La région des Laurentides est celle qui domine avec le plus grand nombre de propriétés de villégiature vendues : 1 299 propriétés y ont trouvé preneur. Pour sa part, la région de la Capitale-Nationale s’est le plus démarquée en 2016, avec une hausse de 25 % des ventes de propriétés de villégiature.

La villégiature a un prix

Unifamiliales ou copropriétés, les propriétés de villégiature se sont vendues en moyenne plus cher que les propriétés courantes dans chacune des régions administratives étudiées. C’est en Montérégie que l’écart a été le plus grand : le prix moyen d’une maison de villégiature était de 78 % supérieur au prix moyen d’une maison courante vendue en 2016. La Montérégie est aussi la région qui a vu le prix moyen des unifamiliales de villégiature progresser le plus fortement en 2016, avec une hausse de 17 % par rapport à l’année précédente.

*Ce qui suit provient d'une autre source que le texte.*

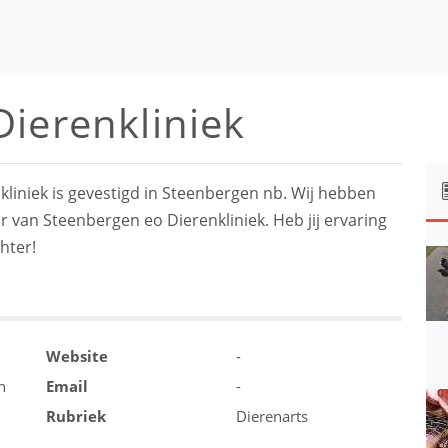
ierenkliniek
liniek is gevestigd in Steenbergen nb. Wij hebben
r van Steenbergen eo Dierenkliniek. Heb jij ervaring
hter!
Website
-
n
Email
-
Rubriek
Dierenarts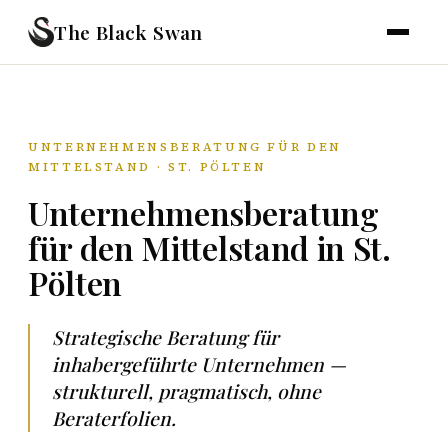
The Black Swan
UNTERNEHMENSBERATUNG FÜR DEN
MITTELSTAND · ST. PÖLTEN
Unternehmensberatung
für den Mittelstand in St.
Pölten
Strategische Beratung für
inhabergeführte Unternehmen —
strukturell, pragmatisch, ohne
Beraterfolien.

Délais de vente plus longs

Les délais de vente des propriétés de villégiature restent toutefois plus longs que ceux des propriétés courantes, et ce, dans chacune des régions administratives étudiées. Pour la maison unifamiliale de villégiature, il fallait attendre 199 jours en moyenne avant qu’une propriété trouve preneur, comparativement à 158 jours pour une propriété courante. Le même effet s’est également fait sentir pour les copropriétés de villégiature : il fallait compter 311 jours en moyenne pour vendre, contre 208 jours pour une copropriété courante située dans les mêmes régions.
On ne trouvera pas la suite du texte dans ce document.